Produced by Ed Starink and Bert van Breda. Arranged by Ed Starink. Engineered by Sander Bos.

      - ' Produced by Tony Violaris

- Produced by Ad Bowman for Nederland Muziekland

  - Produced by Raphael Preston and SP '86 for V2 Productions

    - Recorded live in Rosmalen (Holland) during "Goud van Oud Live" on April 10, 1987

Side One
| No. | Title | Writer(s) | Length |
|---|---|---|---|
| 1. | "Rain and Tears" (***) | E. Papathanassiou / B. Bergman | 3:25 |
| 2. | "We Shall Dance" (***) | A. V. Roussos / Harris Chalkitis / B. Bergman | 4:27 |
| 3. | "Forever and Ever" (***) | S. Vlavianos / A. Costandinos | 3:40 |
| 4. | "My Friend the Wind" (***) | S. Vlavianos / A. Costandinos | 5:25 |
| 5. | "My Reason" (***) | S. Vlavianos / C. Harris Chalkitis / H. Banks | 4:55 |

Side Two
| No. | Title | Writer(s) | Length |
|---|---|---|---|
| 1. | "Marie Jolie" (***) | E. Papathanassiou / R. Francis | 4:26 |
| 2. | "Goodbye, My Love, Goodbye" (***) | M. Panas / K. Munro / J. Lloyd | 3:48 |
| 3. | "Lovely Lady of Arcadia" (***) | L. Leandros / K. Munro / J. Lloyd | 3:25 |
| 4. | "Follow Me" (**) | Tony Violaris | 2:53 |
| 5. | "Summerwine" (*) (with Nancy Boyd) | Lee Hazlewood | 3:45 |

Side Three
| No. | Title | Writer(s) | Length |
|---|---|---|---|
| 1. | "It's Five O'Clock" | E. Papathanassiou / R. Francis | 3:45 |
| 2. | "Spring, Summer, Winter and Fall" | E. Papathanassiou / R. Francis | 4:52 |
| 3. | "I Want to Live" | J. P. Martini / arr.

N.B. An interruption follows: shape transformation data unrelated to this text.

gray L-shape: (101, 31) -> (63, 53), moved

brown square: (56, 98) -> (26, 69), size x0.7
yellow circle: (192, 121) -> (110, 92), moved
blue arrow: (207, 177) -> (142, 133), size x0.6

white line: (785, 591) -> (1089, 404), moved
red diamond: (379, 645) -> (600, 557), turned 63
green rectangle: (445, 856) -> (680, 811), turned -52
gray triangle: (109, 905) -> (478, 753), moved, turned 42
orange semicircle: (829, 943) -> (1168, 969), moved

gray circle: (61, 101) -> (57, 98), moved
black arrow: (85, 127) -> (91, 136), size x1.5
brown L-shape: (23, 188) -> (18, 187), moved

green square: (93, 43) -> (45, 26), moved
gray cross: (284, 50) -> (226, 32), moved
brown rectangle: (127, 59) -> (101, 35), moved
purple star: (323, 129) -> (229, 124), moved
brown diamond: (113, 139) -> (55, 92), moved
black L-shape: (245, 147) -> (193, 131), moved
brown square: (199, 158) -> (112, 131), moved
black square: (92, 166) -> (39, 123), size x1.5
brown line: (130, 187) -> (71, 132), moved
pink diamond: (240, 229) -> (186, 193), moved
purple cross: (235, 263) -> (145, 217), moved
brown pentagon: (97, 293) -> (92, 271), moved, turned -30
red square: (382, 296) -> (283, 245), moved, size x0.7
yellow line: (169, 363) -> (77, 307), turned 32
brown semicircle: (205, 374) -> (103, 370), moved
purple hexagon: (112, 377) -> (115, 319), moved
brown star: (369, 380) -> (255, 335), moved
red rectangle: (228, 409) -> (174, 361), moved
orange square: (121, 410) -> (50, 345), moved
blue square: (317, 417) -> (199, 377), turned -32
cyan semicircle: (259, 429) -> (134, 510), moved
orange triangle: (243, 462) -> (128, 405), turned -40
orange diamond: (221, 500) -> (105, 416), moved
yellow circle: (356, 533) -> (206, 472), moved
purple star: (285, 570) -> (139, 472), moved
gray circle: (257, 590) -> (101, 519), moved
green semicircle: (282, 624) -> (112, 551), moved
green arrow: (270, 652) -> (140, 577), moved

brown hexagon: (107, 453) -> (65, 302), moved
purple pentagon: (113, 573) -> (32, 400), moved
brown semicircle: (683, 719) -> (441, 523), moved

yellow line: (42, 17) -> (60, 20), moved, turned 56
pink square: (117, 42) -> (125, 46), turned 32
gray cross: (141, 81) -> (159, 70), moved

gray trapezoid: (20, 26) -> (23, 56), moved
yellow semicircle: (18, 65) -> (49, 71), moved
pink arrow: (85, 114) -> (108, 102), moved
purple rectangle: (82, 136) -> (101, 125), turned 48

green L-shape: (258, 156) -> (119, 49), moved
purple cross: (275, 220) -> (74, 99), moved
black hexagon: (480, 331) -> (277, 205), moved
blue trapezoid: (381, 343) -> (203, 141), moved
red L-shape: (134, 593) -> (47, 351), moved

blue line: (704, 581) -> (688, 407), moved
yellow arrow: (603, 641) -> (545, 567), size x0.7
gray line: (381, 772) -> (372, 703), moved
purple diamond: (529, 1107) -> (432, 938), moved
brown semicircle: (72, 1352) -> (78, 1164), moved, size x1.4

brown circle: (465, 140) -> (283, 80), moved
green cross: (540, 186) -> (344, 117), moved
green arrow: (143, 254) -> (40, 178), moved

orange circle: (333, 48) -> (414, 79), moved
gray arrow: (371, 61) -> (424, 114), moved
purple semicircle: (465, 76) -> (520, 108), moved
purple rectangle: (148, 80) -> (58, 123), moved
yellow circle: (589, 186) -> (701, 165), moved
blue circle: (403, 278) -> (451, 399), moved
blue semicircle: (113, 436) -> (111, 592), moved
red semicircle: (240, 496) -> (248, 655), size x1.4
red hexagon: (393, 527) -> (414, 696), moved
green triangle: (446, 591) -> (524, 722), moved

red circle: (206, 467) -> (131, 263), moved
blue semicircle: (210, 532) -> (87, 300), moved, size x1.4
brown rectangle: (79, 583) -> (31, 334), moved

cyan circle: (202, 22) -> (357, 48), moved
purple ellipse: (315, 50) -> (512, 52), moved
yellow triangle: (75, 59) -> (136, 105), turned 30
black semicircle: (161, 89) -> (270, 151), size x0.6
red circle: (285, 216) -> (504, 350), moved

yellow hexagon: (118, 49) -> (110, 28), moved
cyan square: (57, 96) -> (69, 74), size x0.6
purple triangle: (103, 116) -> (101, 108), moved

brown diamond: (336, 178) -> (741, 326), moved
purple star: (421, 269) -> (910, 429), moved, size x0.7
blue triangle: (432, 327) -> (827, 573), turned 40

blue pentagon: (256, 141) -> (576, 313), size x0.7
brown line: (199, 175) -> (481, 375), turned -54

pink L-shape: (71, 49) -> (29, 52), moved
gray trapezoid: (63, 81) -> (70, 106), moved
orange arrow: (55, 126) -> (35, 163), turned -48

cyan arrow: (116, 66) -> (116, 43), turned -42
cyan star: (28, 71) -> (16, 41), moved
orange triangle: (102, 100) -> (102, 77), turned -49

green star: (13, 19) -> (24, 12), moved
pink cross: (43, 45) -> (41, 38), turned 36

E. Papathanassiou / B. Bergman | 3:40 |
| 4. | "Break" | E. Papathanassiou / C. Ferris | 3:45 |
| 5. | "End of the World" | E. Papathanassiou / B. Bergman | 3:38 |

Side Four
| No. | Title | Writer(s) | Length |
|---|---|---|---|
| 1. | "Summer in Her Eyes" (**) | Tony Violaris / SP '86 | 4:05 |
| 2. | "Greater Love" (**) | Valentino / SP '86 | 3:40 |
| 3. | "Tropicana Bay" (**) (with Nancy Boyd) | Valentino / SP '86 | 3:57 |
| 4. | "Island of Love" (****) | Tony Violaris | 3:43 |
| 5. | "I Found You" (**) | Tony Violaris / SP '86 | 4:55 |

== Charts ==

| Chart (1987) | Peak position |
|---|---|
| Dutch Albums (Album Top 100) | 16 |

==Certifications==

| Region | Certification | Certified units/sales |
| Netherlands (NVPI) | Gold | 50,000^{^} |
^{^} Shipments figures based on certification alone.